Schuemann: I guess if you are going to abandon first order, then, in a sense, it doesn't matter what you do. Everything is downhill from there. I think if I didn't have a choice to use first order, I would go straight to the fourth order, just because it gets you the benefits of the high order filters with the minimum number of driver drawbacks. But anybody who is using 12dB, for example—and you see this all of the time—there is a three way system and they are running 12dB per octave crossovers, and the midrange is wired in inverse phase. It is out of phase to the woofer and to the tweeter. It boggles the mind that people will put up with that as a transducer. If you feed a square wave into that, what comes out is going to look nothing at all like what went in.

Robinson: I take it then that when you listen to various other designs that you are able to hear that pretty directly?

Schuemann: I personally can hear it, although I think what we have here is a problem that is so commonplace that people haven't learned to hear it. If you hear some characteristic in every speaker that you listen to, you are really not going to know that it is there.
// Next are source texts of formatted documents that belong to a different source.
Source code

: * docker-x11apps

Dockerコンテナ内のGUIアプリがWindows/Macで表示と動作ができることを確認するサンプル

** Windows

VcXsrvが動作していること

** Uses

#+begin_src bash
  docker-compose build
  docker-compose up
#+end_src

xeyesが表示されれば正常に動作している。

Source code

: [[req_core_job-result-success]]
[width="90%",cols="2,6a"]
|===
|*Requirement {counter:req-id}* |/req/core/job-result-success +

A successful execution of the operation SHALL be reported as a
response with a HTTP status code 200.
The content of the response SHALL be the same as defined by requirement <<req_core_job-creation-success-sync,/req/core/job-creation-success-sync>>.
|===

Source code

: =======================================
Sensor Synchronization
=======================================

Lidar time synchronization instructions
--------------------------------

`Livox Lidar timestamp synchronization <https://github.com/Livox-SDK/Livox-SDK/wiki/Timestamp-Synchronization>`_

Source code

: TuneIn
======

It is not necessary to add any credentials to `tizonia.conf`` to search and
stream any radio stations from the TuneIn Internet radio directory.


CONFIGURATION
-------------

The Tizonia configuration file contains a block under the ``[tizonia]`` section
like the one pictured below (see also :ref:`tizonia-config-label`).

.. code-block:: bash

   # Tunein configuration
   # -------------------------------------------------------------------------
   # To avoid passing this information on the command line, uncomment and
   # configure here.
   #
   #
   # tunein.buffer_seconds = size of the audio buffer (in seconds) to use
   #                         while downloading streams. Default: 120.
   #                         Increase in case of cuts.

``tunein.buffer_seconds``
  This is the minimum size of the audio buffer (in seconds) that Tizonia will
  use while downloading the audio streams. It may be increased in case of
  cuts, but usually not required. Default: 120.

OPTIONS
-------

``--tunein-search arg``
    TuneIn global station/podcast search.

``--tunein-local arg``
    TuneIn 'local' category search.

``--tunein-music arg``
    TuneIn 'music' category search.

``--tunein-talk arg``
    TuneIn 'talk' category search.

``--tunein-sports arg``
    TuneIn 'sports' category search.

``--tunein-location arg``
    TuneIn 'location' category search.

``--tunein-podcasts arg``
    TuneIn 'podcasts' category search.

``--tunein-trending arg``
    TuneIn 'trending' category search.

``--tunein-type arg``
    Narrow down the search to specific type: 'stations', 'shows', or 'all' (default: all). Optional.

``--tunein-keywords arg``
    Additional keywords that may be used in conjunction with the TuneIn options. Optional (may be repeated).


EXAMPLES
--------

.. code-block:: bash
It is not until you go to listen to something completely different, like an electrostatic, and you say, "Wow, this sounds real." And this other speaker sounds like a really nice speaker—but just a "speaker." Those are two very different things.

Robinson: Yes, I have heard a lot of speakers that when I sat down and listened to them for a while, I came away feeling—that was a box. I was listening to another box. I think fine audio is ultimately about losing the sense of the "boxy" and the "electronic." We have to use electronics as the transducer... but it should be through, not with the electronics and the box.

Schuemann: What you are really trying to achieve is to put yourself back in the original event.

Robinson: Karl, what is your design philosophy? What is it that you as an audio designer are trying to do? What is your design goal?

Schuemann: I think the ultimate goal—and obviously any speaker falls short of this—but the ultimate goal is to create a transducer that puts back into the room an almost exact copy of what the microphone saw. I think the speakers in any audio chain are by far the worst offender when it comes to destroying the integrity of that signal. That is not to deny that there are major differences between all of the other components. But I think, as a component, the speaker is by far the furthest away from being perfected, which is why I find it so interesting. I think there is a lot of room for improvement still. I think that a lot of the room for improvement is in areas that really haven't been considered heavily, even by the reviewers, for example.

I am continually amazed by what sorts of things get attention, and what doesn't. It seems that we are still stuck in the rut in the speaker world where frequency response is the main thing that is worried about. If that is okay, then the speaker is assumed to be good performing speaker. But the time domain is so critical that there are just gobs of room for improvement in virtually every speaker that is out there. Even with my speaker, you do what you can. Any two-way system is just not going to be as good as a single transducer, simply because you have a crossover in there.

Robinson: That is an interesting point. The time domain has to be right. You can't have things arriving at different times. Phase alignment has to be right...

Schuemann: It is really one and the same thing.

Robinson: One will lead to the other in theory—unless, of course, you are doing things like wiring things out of phase somewhere in the chain, even all the way back to the original recording. This is something that Clark Johnson talks about quite a lot.